Now I'm freelance I've had the time to put into learning Git and I'm glad I did, but the point is there are still a lot of people using SVN, some of whom will switch to Git in the future, and posts like this can be very useful to them.
How true this is. I spoke with one sysadmin who told me that even if 100% of the developers were using git-svn he would never allow git as the official location to store code on the servers and it must be pushed back to svn. I am not sure how to respond to people like that.
Edit: When pressed for more details it was clear that he was happy with his svn server setup and didn't want to change and have to learn something new. This was not a logical discussion, but an emotional one and as he ran the servers he had the final say.
Thing is, I understand svn. I get it, and I have used it for years and know, almost instinctively now, what will happen when I use the various commands.
Git for me just feels overly confusing. I suppose it's just because I'm used to "the old way" but just take a look online at how many articles that are out there trying to explain how git works. Why are so many needed? It feels like there are many more than there are explaining how svn works.
By the way, I can see the benefits of git and I feel I'm getting the hang of it quite well now, but I still like svn :)
It's not really that hard to learn btw. There are some esoteric things that can be tricky but the Svn workflow can be learned in a day or two tops.
Perforce seems to be entrenched in more corporate environments.
So git is worth switching just for branching/merging superiority? Maybe I don't do it enough, but svn has never let me down.

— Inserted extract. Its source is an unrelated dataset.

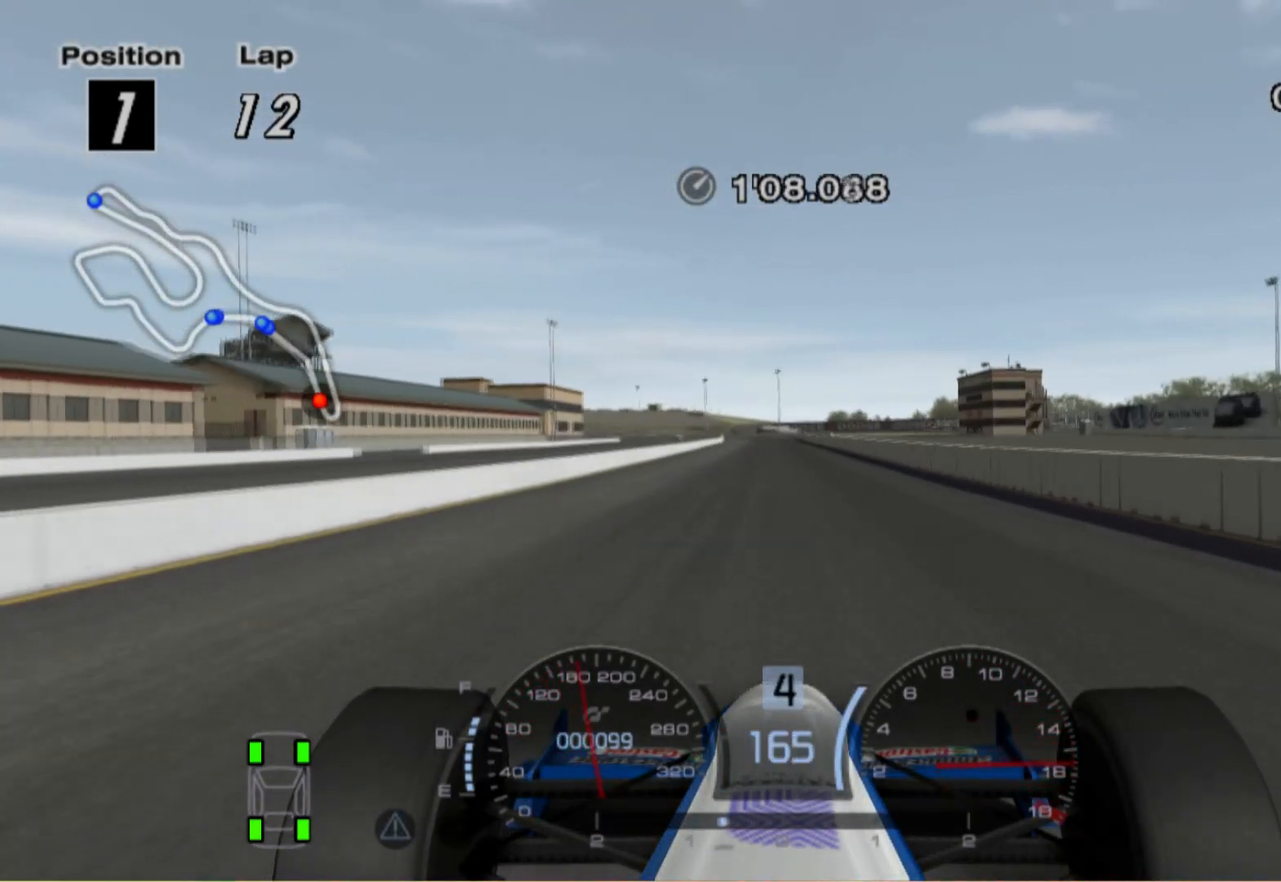
{"buttons": [], "left_stick": "center", "right_stick": "center", "events": [[340, "A", "down"], [460, "A", "up"]]}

Or maybe I'm not on a large enough dev team?
Guess I'm really just trying to figure out if git is so amazingly better that I really am under a rock (I'm not seeing that), or if it's more of the "if you're not using {latest hip tech} you're not to be taken seriously" kind of thing that we see so much on HN.
(sorry about new account -- can't find original credentials)
apparently there was enough interest to bump it to the front page.
I think that we're still not fully taking advantage of Git because the other members of the team tend to commit and push all the time (so the code is backed up) but that makes rebasing and squashing quite difficult.
Git has also allowed us to work better with maintaining feature branches and bug fix branches which helps us to give individual branches to QA for test and only release those features/fixes that have been QA approved. If a feature isn't ready on time for deployment, it just doesn't get added to the integration branch and it'll go out the next release. That's pretty cool.
Personally, I've settled on using SourceTree as a GUI with a fallback to the command-line for certain operations.
As for squashing or not, I rarely do, and in general only squash commits that are simple typo fixes. This makes bisecting much easier.
Also, and this may or may not be relevant, maybe some people are reluctant to spam the central repository with their own temporary branches. To avoid this, I have everyone in my team set up a personal, backed up repository. Anyone can pull from these personal repos, but only their owners can push to them. When the temporary branches are done, they can be merged.
I like what Paul Stadig had to say on the topic http://paul.stadig.name/2010/12/thou-shalt-not-lie-git-rebas...
Really? How? I've always found Subversion branching to be painless, reliable, fast enough, and merges often go flawlessly, and it's really not been that hard to resolve merge conflicts.